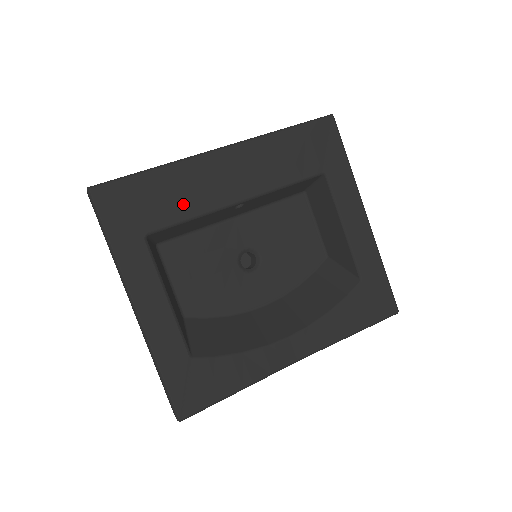
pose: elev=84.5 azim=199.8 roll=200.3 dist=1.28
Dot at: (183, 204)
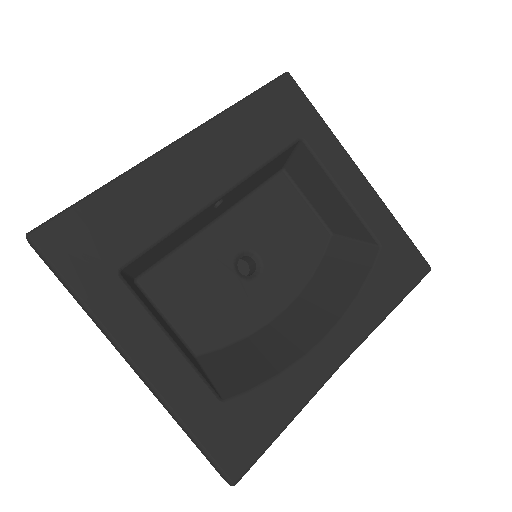
Dot at: (152, 219)
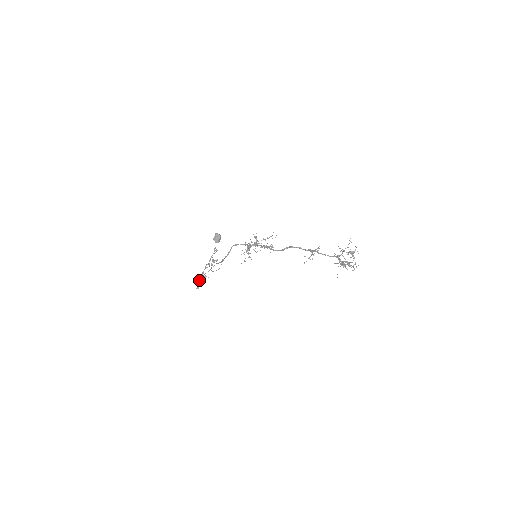
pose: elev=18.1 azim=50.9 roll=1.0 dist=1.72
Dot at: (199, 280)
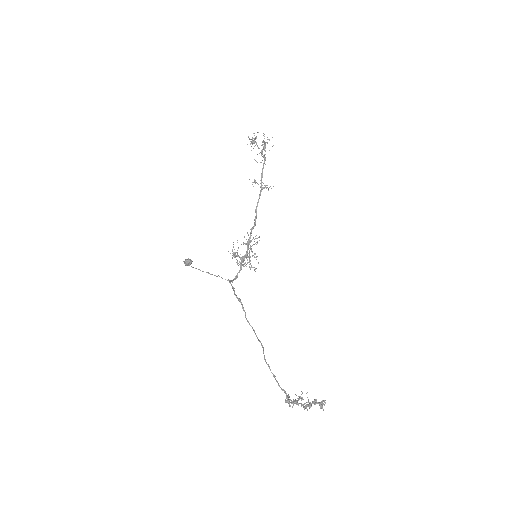
Dot at: (289, 403)
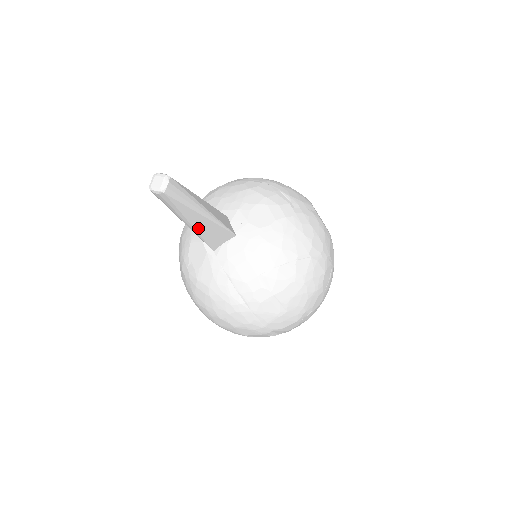
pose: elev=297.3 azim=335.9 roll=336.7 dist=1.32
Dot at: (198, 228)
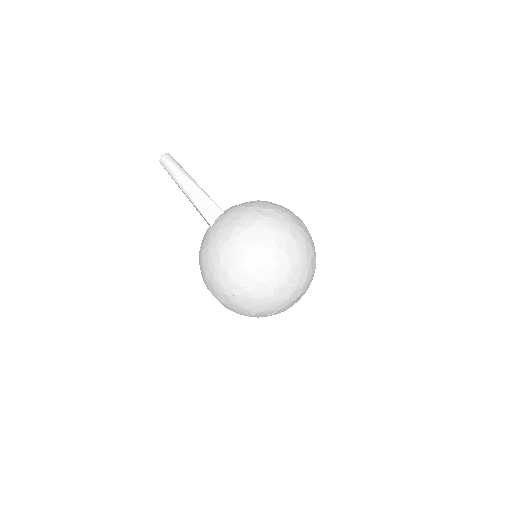
Dot at: (193, 196)
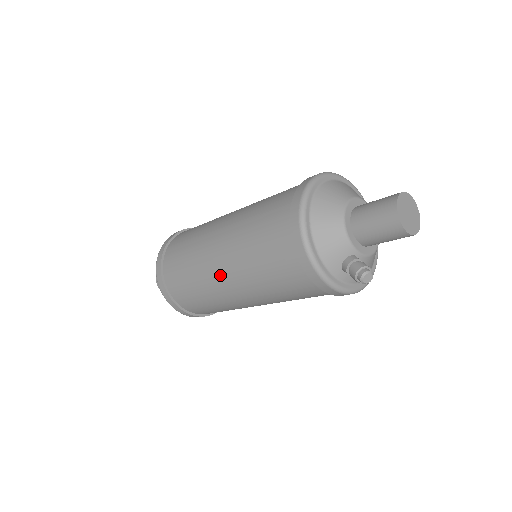
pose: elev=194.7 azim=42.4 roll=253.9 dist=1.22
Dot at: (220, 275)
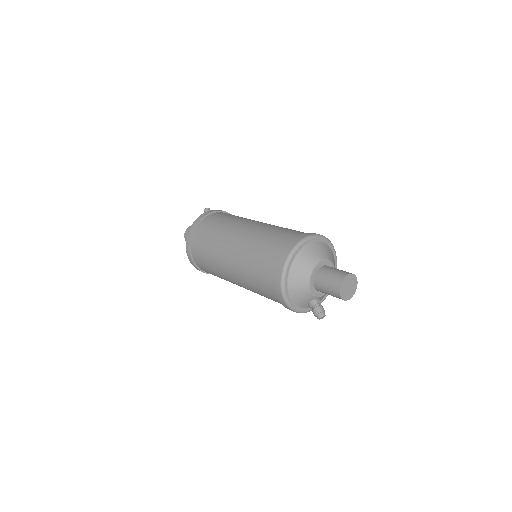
---------------
Short task - Rewrite every entry above in full, leaving out the pictures but keeping the pose lines and the first dot positions. Shift each coordinate in the answer dot positions up by 69 and leave all other numbers as they are.

Exercise solution -
pose: elev=84.5 azim=199.8 roll=200.3 dist=1.28
Dot at: (183, 204)
Dot at: (221, 288)
pose: elev=18.1 azim=50.9 roll=1.0 dist=1.72
Dot at: (199, 280)
Dot at: (358, 472)
pose: elev=297.3 azim=335.9 roll=336.7 dist=1.32
Dot at: (198, 228)
Dot at: (262, 265)
pose: elev=194.7 azim=42.4 roll=253.9 dist=1.22
Dot at: (220, 275)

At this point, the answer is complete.